Enbridge CCO Mike Fernandez says the company spent $5 million cleaning up the spill and learned valuable lessons that resulted in hiring and training more staff. "It was a big wake-up call for us as a company," he said.
However, incidents during the construction of Line 3 have opponents feeling less than optimistic. Minnesota authorities have reported 28 known drilling fluid spills during construction, including a spill at the headwaters of the Mississippi. Enbridge was also fined $3.3 million for illegally piercing an aquifer in January, which resulted in the loss of at least 24 million gallons of water.

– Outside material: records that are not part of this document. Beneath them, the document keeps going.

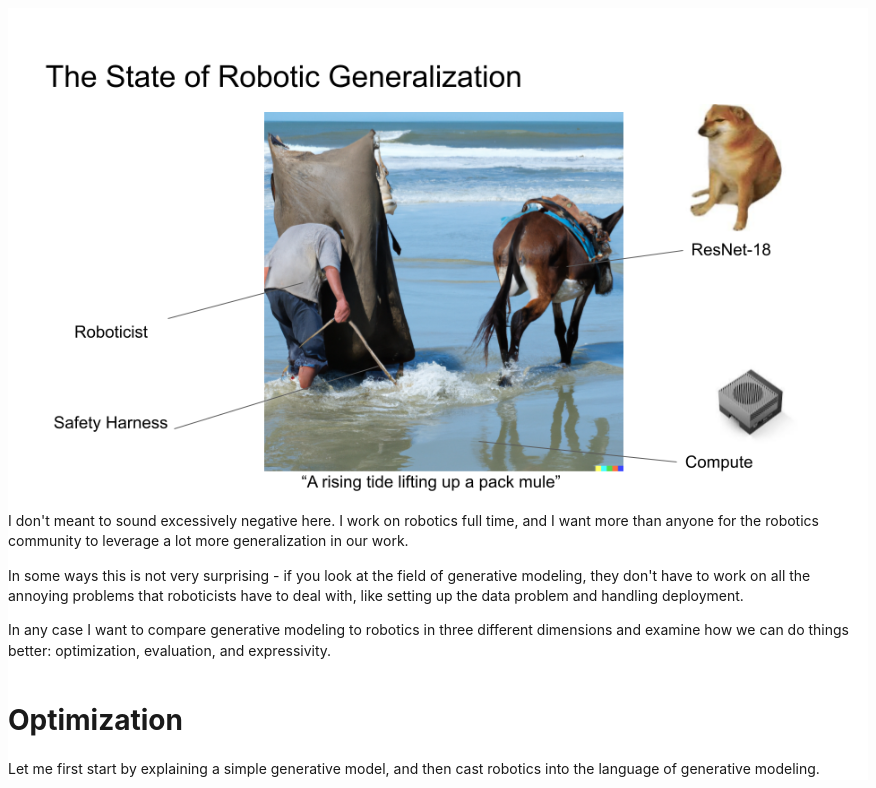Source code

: ![rising-tide3](/assets/rss22/rising-tide3.png)

I don't meant to sound excessively negative here. I work on robotics full time, and I want more than anyone for the robotics community to leverage a lot more generalization in our work.

In some ways this is not very surprising - if you look at the field of generative modeling, they don't have to work on all the annoying problems that roboticists have to deal with, like setting up the data problem and handling deployment. 

In any case I want to compare generative modeling to robotics in three different dimensions and examine how we can do things better: optimization, evaluation, and expressivity. 

# Optimization

Let me first start by explaining a simple generative model, and then cast robotics into the language of generative modeling.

"We were drilling, we found the problem. We took the problem to the State Department of Natural Resources," Fernandez told ABC News. "They assessed a fine and we are going to pay it."
Despite the project coming online this month, opposition groups have vowed to continue to fight Line 3, saying that their efforts have forced the fossil fuel industry to expect heightened resistance in the years to come.
"They know that we are a threat to their bottom line. And that Indigenous resistance and all of the people who feel inspired by that resistance is very threatening," Houska said.
"I think we're that stubborn thorn that just won't go away. I mean, I think it's pretty reflective of native people generally," she said. "We underwent genocide, then cultural genocide, then displacement or removal. We're still here after all that. And we aren't going away."